Here’s a timeline of events that lead up to us basically saying “ENOUGH” and what happened thereafter:

Since we occupied space with this landlord, we did not receive accurate, consistent invoicing. We took occupation in August 2018 and from day 1 there was just a complete haze of confusion when it came to issuing us accurate, regular billing.

By May 2019 we were beside ourselves trying to get this right that we paid for our own bookkeeper to go into the landlord's office, sit with the landlord's accounts team and sift through every transaction manually. Back then, it was already flagged that the landlord’s records were in a complete shambles, no one at the landlord knew what was going on, payments we made to the landlord weren’t even correctly allocated to our account. We knew things weren’t run very well but after paying our own resources to go and spend time trying to get to the bottom of what was not working we only then realized the extent of the nightmare and we were panicked.

Around this time, the landlord hired a head of accounts (how a landlord that owns over 40 buildings thought it was okay to not have a head of accounts is something I still can’t get my head around). The new head reached out to try and get things back on track. We had a productive meeting where it seemed someone was finally getting to grips with the numbers and we agreed a payment plan that addressed the months that weren’t billed and/or that we did not agree on the amount to be billed.

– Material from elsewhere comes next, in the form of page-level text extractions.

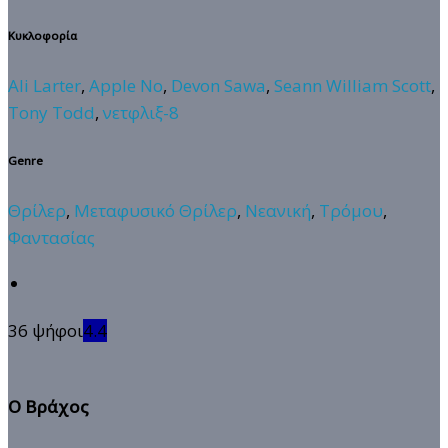
Κυκλοφορία
Ali Larter
,
Apple No
,
Devon Sawa
,
Seann William Scott
,
Tony Todd
,
νετφλιξ-8
Genre
Θρίλερ
,
Μεταφυσικό Θρίλερ
,
Νεανική
,
Τρόμου
,
Φαντασίας
36 ψήφοι
4.4
Ο Βράχος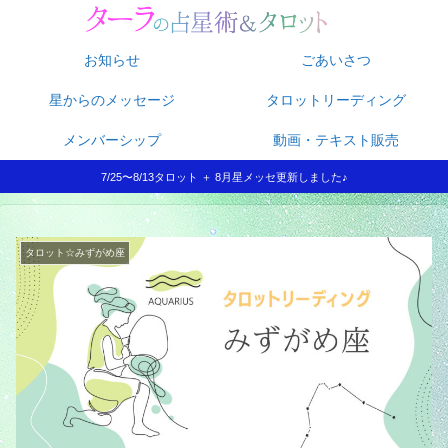
お知らせ
ごあいさつ
星からのメッセージ
タロットリーディング
メンバーシップ
動画・テキスト販売
7/25〜8/13タロット ＋ 8月星メッセ更新しました♪
タロット☆みずがめ座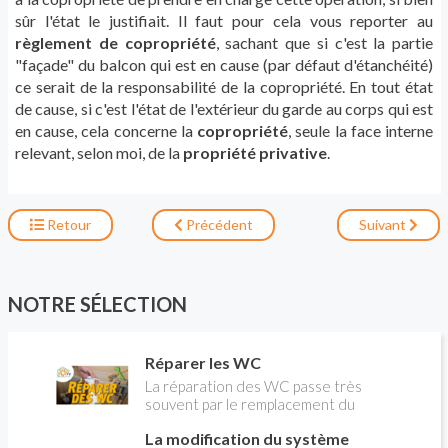
sûr l'état le justifiait. Il faut pour cela vous reporter au
règlement de copropriété
, sachant que si c'est la partie
"façade" du balcon qui est en cause (par défaut d'étanchéité)
ce serait de la responsabilité de la copropriété. En tout état
de cause, si c'est l'état de l'extérieur du garde au corps qui est
en cause, cela concerne la
copropriété
, seule la face interne
relevant, selon moi, de la
propriété privative
.
Retour
Précédent
Suivant
NOTRE SÉLECTION
Réparer les WC
La réparation des WC passe très
souvent par le remplacement du
robinet flotteur. Tuto pour tout vous
La modification du système
expliquer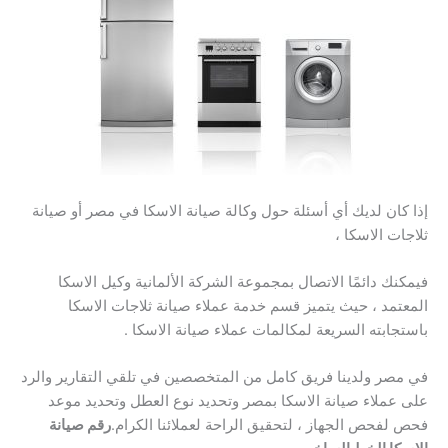
إذا كان لديك أي أسئلة حول وكالة صيانة الاسكا في مصر أو صيانة
ثلاجات الاسكا ،
فيمكنك دائمًا الاتصال بمجموعة الشركة الألمانية وكيل الاسكا
المعتمد ، حيث يتميز قسم خدمة عملاء صيانة ثلاجات الاسكا
باستجابته السريعة لمكالمات عملاء صيانة الاسكا .
في مصر ولدينا فريق كامل من المتخصصين في تلقي التقارير والرد
على عملاء صيانة الاسكا بمصر وتحديد نوع العطل وتحديد موعد
فحص لفحص الجهاز ، لتحقيق الراحة لعملائنا الكرام.
رقم صيانة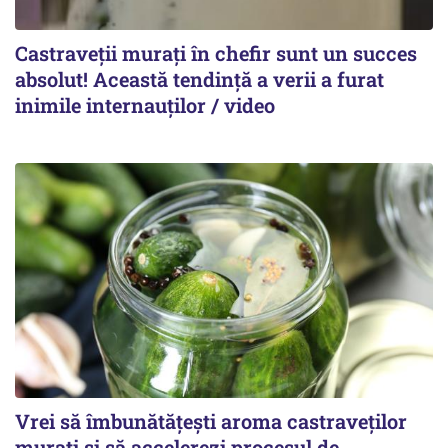
Castraveții murați în chefir sunt un succes
absolut! Această tendință a verii a furat
inimile internauților / video
Vrei să îmbunătățești aroma castraveților
murați și să accelerezi procesul de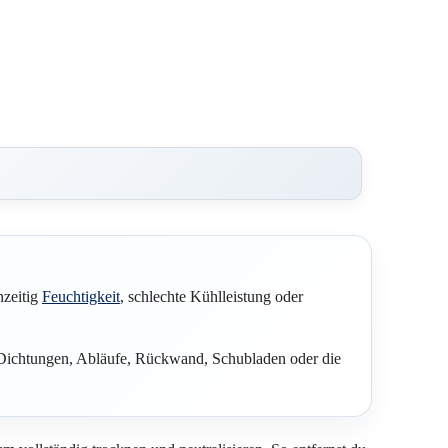
hzeitig
Feuchtigkeit
, schlechte Kühlleistung oder
h Dichtungen, Abläufe, Rückwand, Schubladen oder die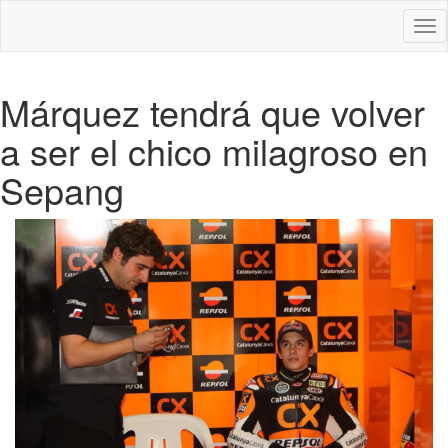
Des
nav
Márquez tendrá que volver
a ser el chico milagroso en
Sepang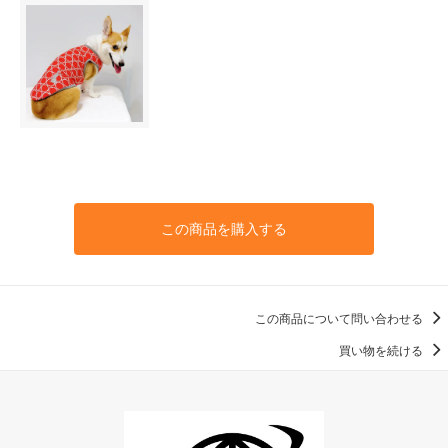
この商品を購入する
この商品について問い合わせる
買い物を続ける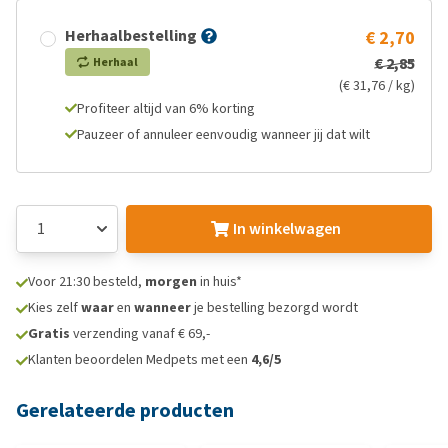
Herhaalbestelling
€ 2,70
€ 2,85
Herhaal
(€ 31,76 / kg)
Profiteer altijd van 6% korting
Pauzeer of annuleer eenvoudig wanneer jij dat wilt
In winkelwagen
Voor 21:30 besteld,
morgen
in huis*
Kies zelf
waar
en
wanneer
je bestelling bezorgd wordt
Gratis
verzending vanaf € 69,-
Klanten beoordelen Medpets met een
4,6/5
Gerelateerde producten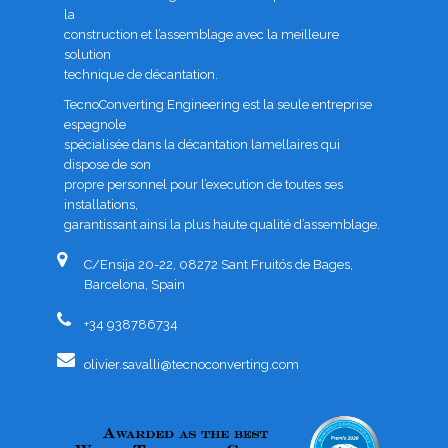
la
construction et l’assemblage avec la meilleure
solution
technique de décantation.
TecnoConverting Engineering est la seule entreprise
espagnole
spécialisée dans la décantation lamellaires qui
dispose de son
propre personnel pour l’execution de toutes ses
installations,
garantissant ainsi la plus haute qualité d’assemblage.
C/Ensija 20-22, 08272 Sant Fruitós de Bages,
Barcelona, Spain
+34 938786734
olivier.savalli@tecnoconverting.com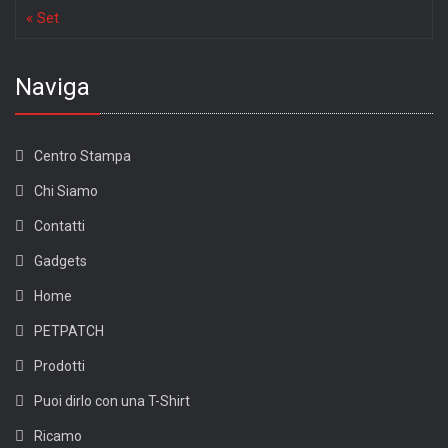
« Set
Naviga
Centro Stampa
Chi Siamo
Contatti
Gadgets
Home
PETPATCH
Prodotti
Puoi dirlo con una T-Shirt
Ricamo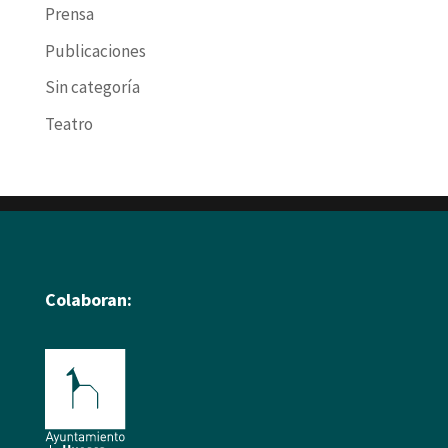
Prensa
Publicaciones
Sin categoría
Teatro
Colaboran: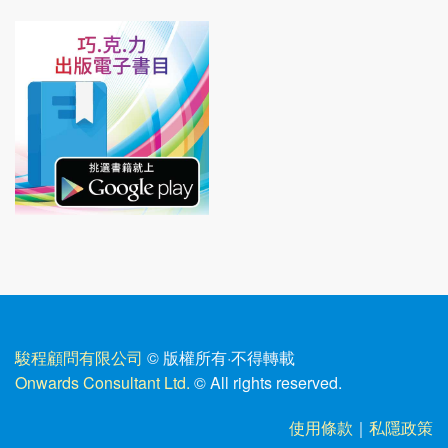
駿程顧問有限公司
© 版權所有
·
不得轉載
Onwards Consultant Ltd.
© All rights reserved.
使用條款
｜
私隱政策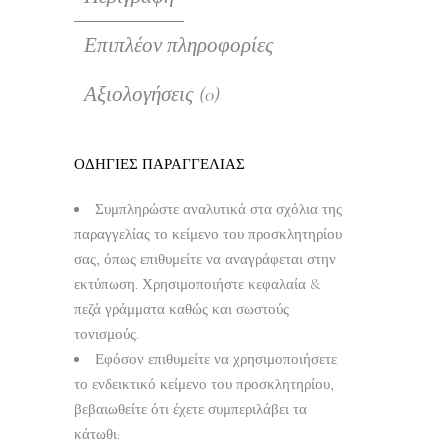
Επιπλέον πληροφορίες
Αξιολογήσεις (0)
ΟΔΗΓΙΕΣ ΠΑΡΑΓΓΕΛΙΑΣ
Συμπληρώστε αναλυτικά στα σχόλια της
παραγγελίας το κείμενο του προσκλητηρίου
σας, όπως επιθυμείτε να αναγράφεται στην
εκτύπωση. Χρησιμοποιήστε κεφαλαία &
πεζά γράμματα καθώς και σωστούς
τονισμούς.
Εφόσον επιθυμείτε να χρησιμοποιήσετε
το ενδεικτικό κείμενο του προσκλητηρίου,
βεβαιωθείτε ότι έχετε συμπεριλάβει τα
κάτωθι: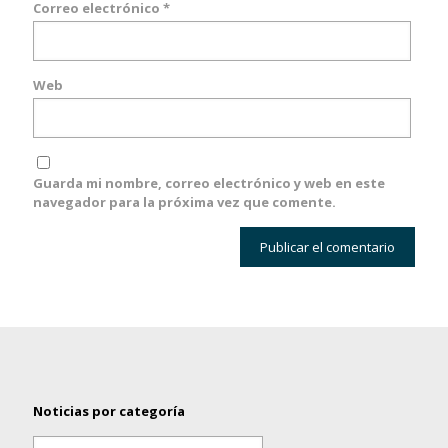
Correo electrónico
*
Web
Guarda mi nombre, correo electrónico y web en este
navegador para la próxima vez que comente.
Noticias por categoría
Noticias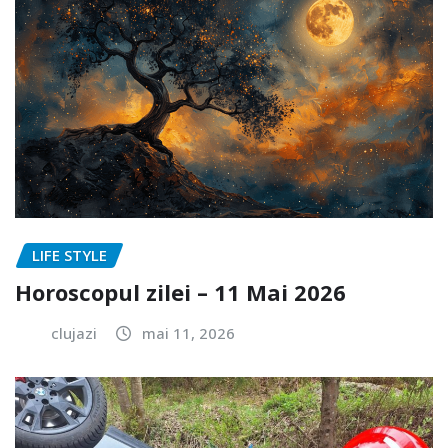
LIFE STYLE
Horoscopul zilei – 11 Mai 2026
clujazi
mai 11, 2026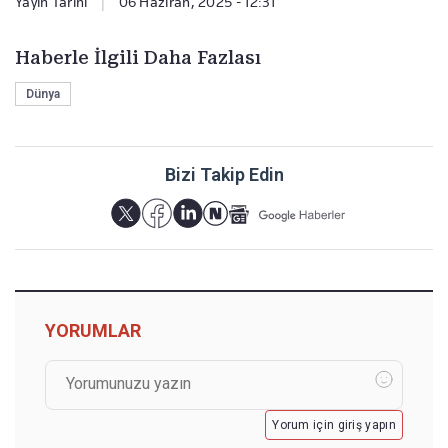
Yayın Tarihi
|
06 Haziran, 2025 - 12:31
Haberle İlgili Daha Fazlası
Dünya
Bizi Takip Edin
YORUMLAR
Yorum için giriş yapın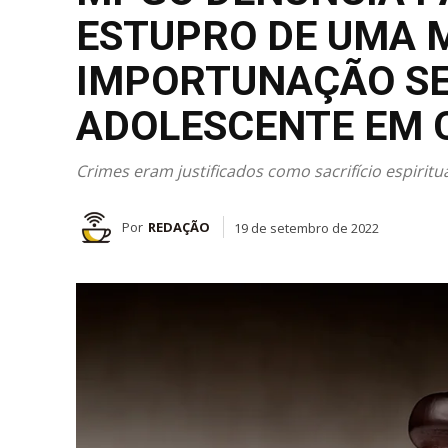
ESTUPRO DE UMA 
IMPORTUNAÇÃO S
ADOLESCENTE EM 
Crimes eram justificados como sacrifício espiritu
Por
REDAÇÃO
19 de setembro de 2022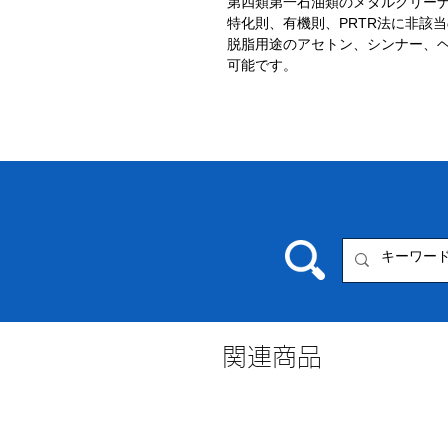
第四類第一石油類のメタルクリー
特化則、有機則、
PRTR
法に非該当
脱脂用途のアセトン、シンナー、
可能です。
関連商品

We stuck to that payment plan religiously and sent proof of payments according to the agreement however, that didn’t stop the landlord from harassing us claiming we weren’t sticking to the plan.

4 months later, in September, the head of accounts resigns suddenly. The entire encounter again, just bizarre because the day he resigned he texted me in the morning to confirm that we had a meeting to touch base scheduled at 12 that day. A few hours later he texted to say he can no longer take the meeting because he has resigned.

We feared yet again without a head of accounts we would be back to square 1. Disorganisaton, chaos, confusion and when nothing can be resolved: aggression and intimidation.

Shortly after the head of accounts resigned, a political party spearheaded protests around a labour dispute the landlord was in with their cleaning staff. The riot forced people out of their premises, burnt premises and prevented people from accessing their premises. After this calmed down, the landlord sent their friendly salesperson around to do the PR talk and make tenants feel like they would be issued credit notes for that period. The tenants, who grew impatient waiting for this to translate into action collectively appealed to the landlord to follow through on this commitment. To this day, we are waiting for those credit notes.

In November 2019, my business partner hounded the landlord to get a meeting with its CFO. None of the measures we had agreed around accurate, consistent billing were being done and we feared finding ourselves in yet another payment dispute. The sparse statements they would send contradicted our own accountants numbers and we decided we needed to escalate the issue.

At that meeting, the CFO promised us they would compile a proper recon and deliver it to us so that we can get a handle on the numbers.

We received that recon in November 2020, 12 months after we made the request (and followed that request up with over 50 emails). Early into 2020, COVID hit.